APRA releases latest climate risk self-assessment findings
APRA has released the findings of its latest climate risk self-assessment survey conducted across the banking, insurance and superannuation industries.
The survey was voluntary and designed to reveal how entities regulated by APRA are orienting their activities with the expectations found in Prudential Practice Guide CPG 229 Climate Change Financial Risks (CPG 229). CPG 229 was released last November and provides guidance to APRA regulated entities on how they can manage financial risks and opportunities that might flow from climate change.
Responses from 64 medium to large institutions reflect a general alignment to APRA guidance, particularly in the areas of governance and disclosure. However, only a small proportion of survey participants indicated that they have fully embedded climate risk across their risk management framework.
Other main observations from the entities’ survey responses include:
- four out of five boards oversee climate risk on a regular basis, while just under 63% of institutions have incorporated climate risk into their strategic planning process;
- approximately 40% of institutions said climate-related events could have a material or moderate impact on their operations;
- nearly 73% of institutions said they had one or more climate-related targets in place, however 23% of institutions do not have metrics to manage climate risks; and
- 68% of institutions said they have publicly disclosed their approach to measuring and managing climate risks with 90% of those aligning their disclosure to the Taskforce for Climate-related Financial Disclosures framework.
APRA’s announcement can be accessed here. A full copy of the survey findings can be found here.

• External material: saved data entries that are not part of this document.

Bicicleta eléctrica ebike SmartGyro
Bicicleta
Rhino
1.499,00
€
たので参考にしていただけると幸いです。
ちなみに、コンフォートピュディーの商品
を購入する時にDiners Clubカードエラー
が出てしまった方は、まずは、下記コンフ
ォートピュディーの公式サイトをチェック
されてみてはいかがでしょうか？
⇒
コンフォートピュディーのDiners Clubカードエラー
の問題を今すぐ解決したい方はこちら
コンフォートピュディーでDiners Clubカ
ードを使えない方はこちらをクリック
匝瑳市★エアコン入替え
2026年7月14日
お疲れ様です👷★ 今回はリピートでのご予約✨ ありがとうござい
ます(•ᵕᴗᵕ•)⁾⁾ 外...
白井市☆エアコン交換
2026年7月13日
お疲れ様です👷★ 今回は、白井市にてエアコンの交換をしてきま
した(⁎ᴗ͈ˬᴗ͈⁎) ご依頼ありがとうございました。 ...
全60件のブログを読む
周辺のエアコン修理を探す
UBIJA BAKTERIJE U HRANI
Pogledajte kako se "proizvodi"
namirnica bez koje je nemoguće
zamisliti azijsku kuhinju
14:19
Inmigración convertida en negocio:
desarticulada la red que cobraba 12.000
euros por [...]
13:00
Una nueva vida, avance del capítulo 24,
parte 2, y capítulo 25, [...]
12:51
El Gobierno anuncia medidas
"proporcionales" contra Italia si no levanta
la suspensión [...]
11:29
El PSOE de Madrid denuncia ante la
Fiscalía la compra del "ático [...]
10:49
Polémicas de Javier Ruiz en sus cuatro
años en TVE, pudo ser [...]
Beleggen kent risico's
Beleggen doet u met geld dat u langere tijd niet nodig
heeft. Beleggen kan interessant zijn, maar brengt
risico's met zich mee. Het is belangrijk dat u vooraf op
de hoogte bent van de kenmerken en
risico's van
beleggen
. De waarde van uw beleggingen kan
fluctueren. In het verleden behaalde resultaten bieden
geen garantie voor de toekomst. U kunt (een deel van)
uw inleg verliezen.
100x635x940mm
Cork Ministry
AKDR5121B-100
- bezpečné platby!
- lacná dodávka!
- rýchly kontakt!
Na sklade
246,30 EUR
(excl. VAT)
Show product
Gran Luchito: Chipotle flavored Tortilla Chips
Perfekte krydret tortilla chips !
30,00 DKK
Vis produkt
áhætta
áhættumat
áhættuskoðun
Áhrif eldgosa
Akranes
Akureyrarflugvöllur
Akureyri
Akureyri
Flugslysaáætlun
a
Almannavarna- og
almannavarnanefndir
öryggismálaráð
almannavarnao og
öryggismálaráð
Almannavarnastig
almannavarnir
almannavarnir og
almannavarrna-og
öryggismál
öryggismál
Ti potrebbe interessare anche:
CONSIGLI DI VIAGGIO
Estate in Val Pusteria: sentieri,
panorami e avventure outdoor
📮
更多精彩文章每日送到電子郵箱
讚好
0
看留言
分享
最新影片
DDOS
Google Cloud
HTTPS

APRA publishes superannuation statistics for June 2022
On 23 August 2022, APRA published their Quarterly Superannuation Performance statistics for the June 2022 quarter.
Key figures include:
- a 0.5% decrease in total superannuation assets from $3,327.9 billion to $3,312.5 billion, reflecting volatility in financial markets following global interest rate increases as a result of high levels of inflation, constrained supply chains and ongoing uncertainty stemming from the conflict in Ukraine.

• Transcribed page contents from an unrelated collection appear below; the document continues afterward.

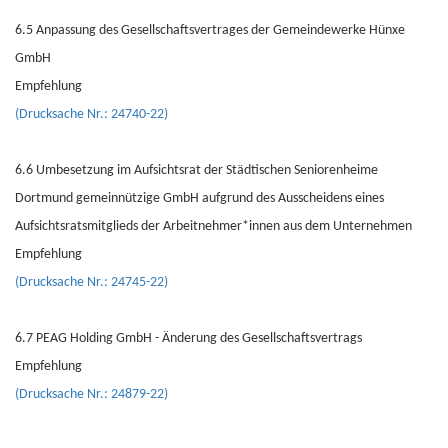
6.5 Anpassung des Gesellschaftsvertrages der Gemeindewerke Hünxe
GmbH
Empfehlung
(Drucksache Nr.: 24740-22)
6.6 Umbesetzung im Aufsichtsrat der Städtischen Seniorenheime
Dortmund gemeinnützige GmbH aufgrund des Ausscheidens eines
Aufsichtsratsmitglieds der Arbeitnehmer*innen aus dem Unternehmen
Empfehlung
(Drucksache Nr.: 24745-22)
6.7 PEAG Holding GmbH - Änderung des Gesellschaftsvertrags
Empfehlung
(Drucksache Nr.: 24879-22)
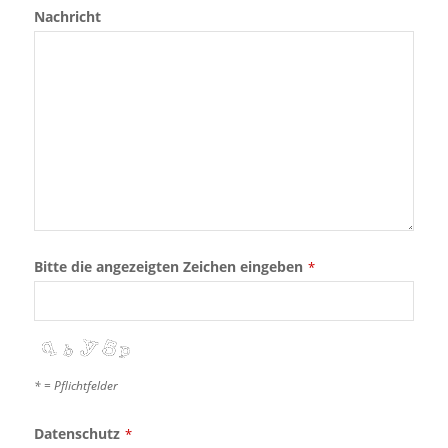
Nachricht
Bitte die angezeigten Zeichen eingeben
*
* = Pflichtfelder
Datenschutz
*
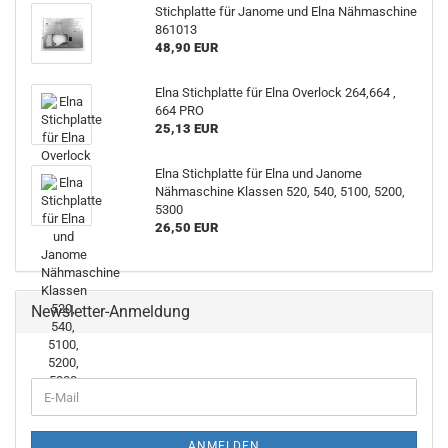
Stichplatte für Janome und Elna Nähmaschine
861013
48,90 EUR
Elna Stichplatte für Elna Overlock 264,664 ,
664 PRO
25,13 EUR
Elna Stichplatte für Elna und Janome
Nähmaschine Klassen 520, 540, 5100, 5200,
5300
26,50 EUR
Newsletter-Anmeldung
ANMELDEN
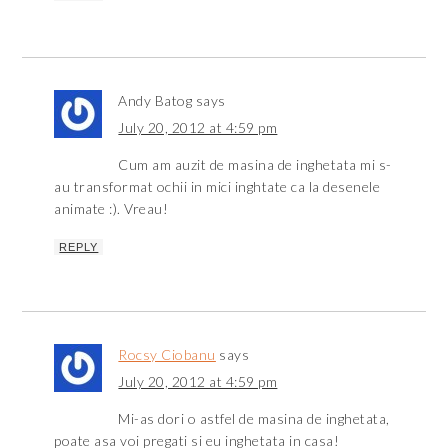
Andy Batog
says
July 20, 2012 at 4:59 pm
Cum am auzit de masina de inghetata mi s-
au transformat ochii in mici inghtate ca la desenele
animate :). Vreau!
REPLY
Rocsy Ciobanu
says
July 20, 2012 at 4:59 pm
Mi-as dori o astfel de masina de inghetata,
poate asa voi pregati si eu inghetata in casa!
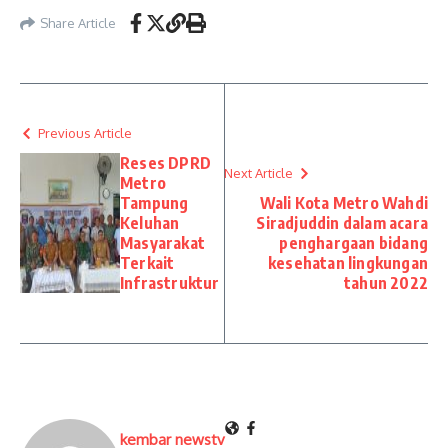
Share Article
Previous Article
Reses DPRD
Next Article
Metro
Tampung
Wali Kota Metro Wahdi
Keluhan
Siradjuddin dalam acara
Masyarakat
penghargaan bidang
Terkait
kesehatan lingkungan
Infrastruktur
tahun 2022
kembar newstv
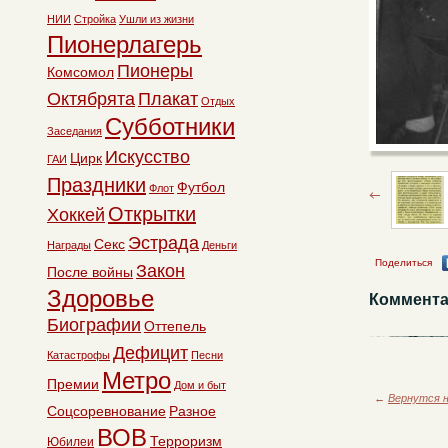
НИИ
Стройка
Ушли из жизни
Пионерлагерь
Пионеры
Комсомол
Октябрята
Плакат
Отдых
Субботники
Заседания
Искусство
Цирк
ГАИ
Праздники
Футбол
Флот
Открытки
Хоккей
Эстрада
Секс
Награды
Деньги
Поделиться
Закон
После войны
Здоровье
Коммента
Биографии
Оттепель
Дефицит
Катастрофы
Песни
Метро
Премии
Дом и быт
←
Вернутся н
Соцсоревнование
Разное
ВОВ
Терроризм
Юбилеи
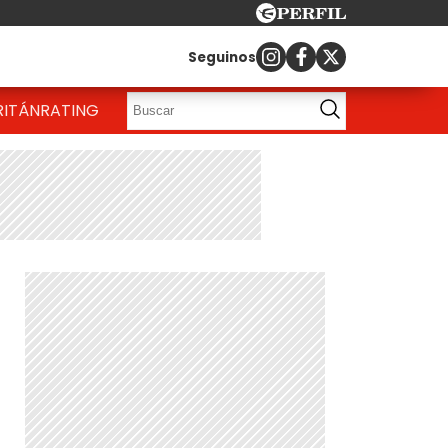
Seguinos
RITÁN
RATING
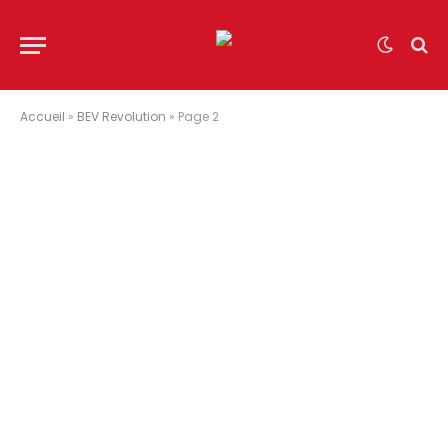
Accueil
»
BEV Revolution
»
Page 2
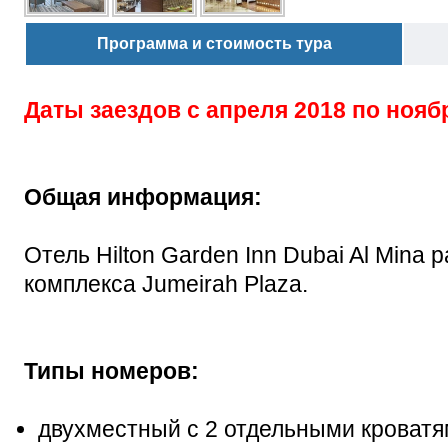
Программа и стоимость тура
Даты заездов с
апреля 2018 по нояб
Общая информация:
Отель Hilton Garden Inn Dubai Al Mina р
комплекса Jumeirah Plaza.
Типы номеров:
двухместный с 2 отдельными кроват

- a 15.2% increase in contributions totalling $146.5 billion over the year, compared to the previous year, reflecting record low unemployment rates.
- a 9.5% decrease in benefit payments totalling $85.8 billion over the year, compared to the previous year, reflecting benefit payments returning to longer term trends after the closure of the Early Release Scheme.
APRA’s announcement can be accessed here. A full copy of the superannuation statistics for the June 2022 quarter can be found here.
APRA publishes general insurance statistics for June 2022
On 25 August 2022, APRA published their Quarterly General Insurance Performance Statistics and Quarterly General Institution-level Statistics for the June 2022 quarter.
Key figures include:
- a net profit of $924 million with a return on net assets of 3.1%, a minor increase in net profit. APRA stated that this increase was driven by a stronger underwriting result, reflecting the impact of premium increases on all classes of business;
- gross claims expenses increased in NSW and south east Queensland due to the floods in the March quarter; and
- investment loss in the industry was reported to be $ 2.8 billion, driven by unrealised losses on interest-bearing investments due to increases in bond yields in previous quarters.
APRA’s announcement can be accessed here. A full copy of the general insurance statistics for the June 2022 quarter can be found here.